▶ Quoted passage

---*---

Toward open science and community data standards for bee trait
data
Meta-analyses have the potential to clarify patterns in bee functional
ecology across biological scales (Bartomeus et al., 2018; Coutinho et
al., 2018; Garibaldi et al., 2015; Poulsen and Rasmussen, 2020; Woodcock
et al., 2019). However, while bee trait data is prolific in the
literature, we currently lack community data standards for sharing trait
data that would enable such meta-analyses. Trait databases are
increasingly emerging as tools for functional exploration within a
taxonomic group, with valuable examples from Lepidopteran (Shirey et
al., 2022), spider (Pekár et al., 2021), amphibian (Oliveira et al.,
2017), plant (Kattge et al., 2011), and bird databases (Tobias et al.,
2022); (with many other examples registered in the Open Traits Network;
Gallagher et al., 2020). Progress toward aggregated bee trait data will
depend on researchers adhering to principles of FAIR (Findable,
Accessible, Interoperable, Reusable; Wilkinson et al., 2016) data. Just
over half (64.9%) of studies in our review made their trait data
available online.

---*---

▶ Data to examine
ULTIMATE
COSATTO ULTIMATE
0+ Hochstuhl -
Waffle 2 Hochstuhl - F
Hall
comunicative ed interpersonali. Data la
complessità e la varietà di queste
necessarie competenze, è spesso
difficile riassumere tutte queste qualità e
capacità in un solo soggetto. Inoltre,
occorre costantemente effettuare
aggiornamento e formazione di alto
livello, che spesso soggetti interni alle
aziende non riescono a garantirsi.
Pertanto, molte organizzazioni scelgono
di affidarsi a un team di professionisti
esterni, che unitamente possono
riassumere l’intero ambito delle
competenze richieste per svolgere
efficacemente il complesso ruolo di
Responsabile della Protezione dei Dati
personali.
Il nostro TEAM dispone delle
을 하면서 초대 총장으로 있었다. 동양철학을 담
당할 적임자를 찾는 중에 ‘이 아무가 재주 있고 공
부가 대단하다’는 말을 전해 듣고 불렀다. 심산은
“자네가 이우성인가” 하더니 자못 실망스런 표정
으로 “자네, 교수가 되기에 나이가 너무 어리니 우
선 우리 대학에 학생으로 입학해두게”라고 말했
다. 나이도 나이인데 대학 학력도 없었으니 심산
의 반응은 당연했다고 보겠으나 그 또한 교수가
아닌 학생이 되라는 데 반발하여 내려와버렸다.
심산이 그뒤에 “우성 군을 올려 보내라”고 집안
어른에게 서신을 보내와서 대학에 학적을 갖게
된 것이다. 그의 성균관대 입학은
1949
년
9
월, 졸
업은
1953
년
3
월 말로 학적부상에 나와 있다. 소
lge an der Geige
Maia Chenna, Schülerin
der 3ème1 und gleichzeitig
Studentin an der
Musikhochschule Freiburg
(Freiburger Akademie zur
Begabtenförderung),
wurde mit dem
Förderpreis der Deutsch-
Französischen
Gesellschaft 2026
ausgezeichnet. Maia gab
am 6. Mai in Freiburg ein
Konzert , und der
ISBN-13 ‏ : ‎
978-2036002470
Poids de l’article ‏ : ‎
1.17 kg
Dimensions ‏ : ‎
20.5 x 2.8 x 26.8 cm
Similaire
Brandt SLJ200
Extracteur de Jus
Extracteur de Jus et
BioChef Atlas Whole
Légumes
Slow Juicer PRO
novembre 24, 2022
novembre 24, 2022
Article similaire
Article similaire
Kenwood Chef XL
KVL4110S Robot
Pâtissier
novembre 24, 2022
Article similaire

---*---

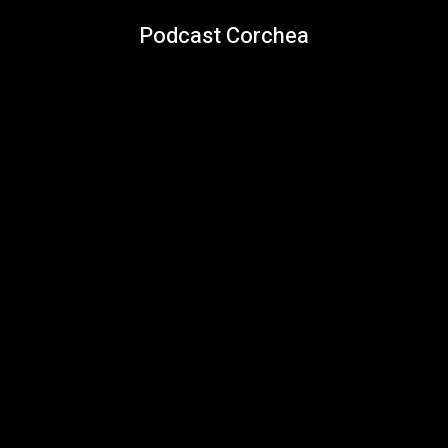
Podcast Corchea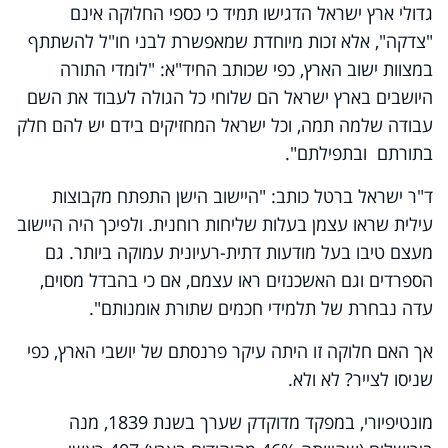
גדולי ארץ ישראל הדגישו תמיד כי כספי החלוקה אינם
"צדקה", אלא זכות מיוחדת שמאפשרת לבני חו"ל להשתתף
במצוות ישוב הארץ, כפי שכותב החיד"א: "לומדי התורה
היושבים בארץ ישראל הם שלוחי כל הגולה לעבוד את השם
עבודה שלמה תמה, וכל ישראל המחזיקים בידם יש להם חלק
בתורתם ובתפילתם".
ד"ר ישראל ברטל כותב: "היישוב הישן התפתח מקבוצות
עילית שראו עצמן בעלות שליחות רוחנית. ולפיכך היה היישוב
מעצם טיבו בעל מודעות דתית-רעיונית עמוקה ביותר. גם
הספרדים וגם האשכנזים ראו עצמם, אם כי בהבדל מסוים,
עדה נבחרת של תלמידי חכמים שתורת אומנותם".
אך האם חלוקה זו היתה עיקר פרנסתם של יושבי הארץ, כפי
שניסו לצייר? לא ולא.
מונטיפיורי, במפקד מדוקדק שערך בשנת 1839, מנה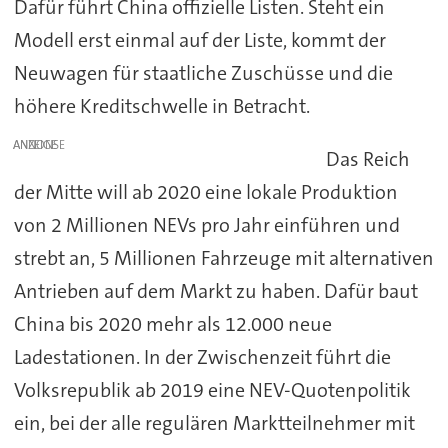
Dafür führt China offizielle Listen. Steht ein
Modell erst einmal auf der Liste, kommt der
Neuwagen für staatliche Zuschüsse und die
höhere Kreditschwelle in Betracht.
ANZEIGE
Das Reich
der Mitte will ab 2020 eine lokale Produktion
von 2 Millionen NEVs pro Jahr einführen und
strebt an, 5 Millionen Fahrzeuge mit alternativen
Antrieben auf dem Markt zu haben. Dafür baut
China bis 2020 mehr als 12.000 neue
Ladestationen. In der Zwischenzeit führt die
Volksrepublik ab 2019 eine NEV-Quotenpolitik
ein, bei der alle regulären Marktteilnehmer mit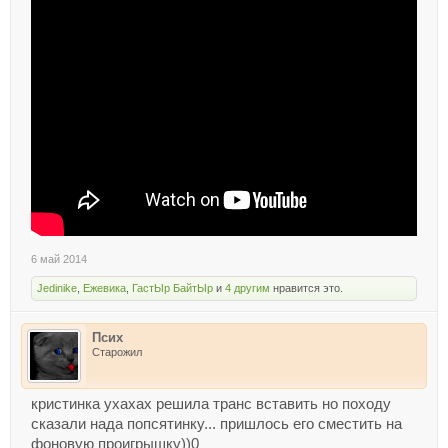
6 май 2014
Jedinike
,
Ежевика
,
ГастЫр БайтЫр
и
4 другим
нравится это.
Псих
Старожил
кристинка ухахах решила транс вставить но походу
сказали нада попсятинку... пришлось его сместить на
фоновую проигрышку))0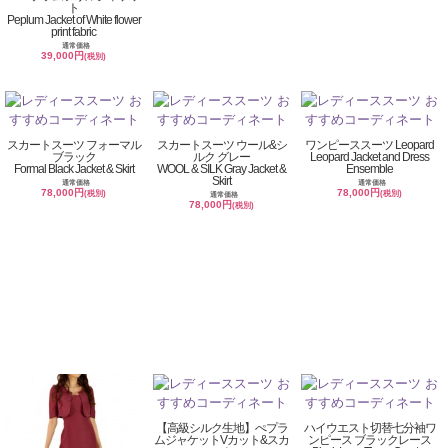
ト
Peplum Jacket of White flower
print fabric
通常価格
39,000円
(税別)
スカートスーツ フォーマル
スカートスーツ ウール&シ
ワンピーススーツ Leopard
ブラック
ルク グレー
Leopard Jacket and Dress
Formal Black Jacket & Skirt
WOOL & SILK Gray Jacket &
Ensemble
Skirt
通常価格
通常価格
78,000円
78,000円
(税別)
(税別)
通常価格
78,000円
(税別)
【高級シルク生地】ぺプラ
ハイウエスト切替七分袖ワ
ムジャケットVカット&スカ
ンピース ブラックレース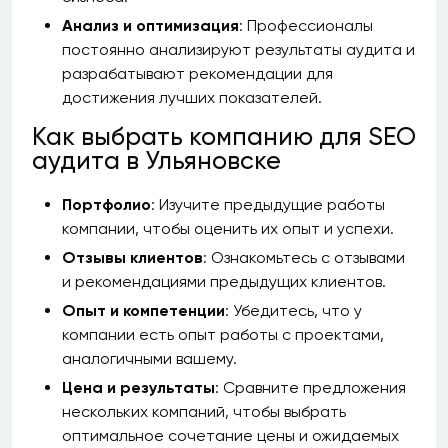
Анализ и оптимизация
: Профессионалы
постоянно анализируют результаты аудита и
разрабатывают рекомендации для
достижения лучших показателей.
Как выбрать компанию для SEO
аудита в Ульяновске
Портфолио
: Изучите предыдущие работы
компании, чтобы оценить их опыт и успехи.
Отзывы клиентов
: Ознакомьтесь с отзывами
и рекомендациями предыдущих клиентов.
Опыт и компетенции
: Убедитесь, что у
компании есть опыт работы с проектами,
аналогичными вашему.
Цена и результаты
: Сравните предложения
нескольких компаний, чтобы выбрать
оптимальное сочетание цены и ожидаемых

---*---

▶ Assigned task A
Do these statements agree with the passage on bee trait data standards? Answer yes or no for each, and quote the words of the passage that decide it.
(i) The passage describes bee trait data as scarce in the literature.
(ii) Spider databases are given as one example of trait databases.
(iii) FAIR stands for Findable, Accessible, Interoperable, Reusable.
▶ Assigned task B
Can you carry the passage on bee trait data standards further, picking up right after its final sentence?
Nothing asked here depends on the rows.

▶ Answer area A
(i) No: "while bee trait data is prolific in the literature"
(ii) Yes: "spider (Pekár et al., 2021)"
(iii) Yes: "FAIR (Findable, Accessible, Interoperable, Reusable; Wilkinson et al., 2016)"

▶ Answer area B
Equally important for making trait data usable in future analyses is
clearly describing trait measurement methods, defining trait terms, and
providing comprehensive metadata. Where appropriate, researchers should
consider adhering to prevailing measurement protocols (Moretti et al.,
2017). For example, measuring body size as ITD can help ensure
compatibility of data with past and future studies, due to the ubiquity
of this measurement method. Importantly, even when using standardized
methodologies, methods should still be defined and/or cited to enable
future use of data. Our analysis also revealed the diversity of adopted
trait terminology for categorical traits such as nesting biology,
sociality, and diet breadth. These terms were rarely defined, presenting
obstacles to data harmonization. In the absence of a controlled
vocabulary for bee trait classifiers, terminology should be defined,
whether by written definitions or citations of existing definitions,
including links to ontologies (e.g., the Hymenoptera Anatomy Ontology;
Yoder et al., 2010). Importantly, trait data should be shared as raw
data to facilitate use in future analysis. Many datasets in our analysis
aggregated trait data at the species level, such that information on
within-species variation was lost. Associated geographic and taxonomic
data should likewise adhere to community data standards (e.g. Darwin
Core). In our review, we found that taxonomic information was at times
incomplete, inaccurate, or ambiguous, and geographic data was poorly
linked to specimen-level trait data and/or formatted according to
outdated standards (Degrees, Minutes, Seconds format) To resolve
ambiguity and promote machine-readability across datasets, taxonomic
information should be linked to taxonomic identifiers (e.g., GBIF
Backbone Taxonomy; 2023) and sampling coordinates should be reported in
decimal-degree format.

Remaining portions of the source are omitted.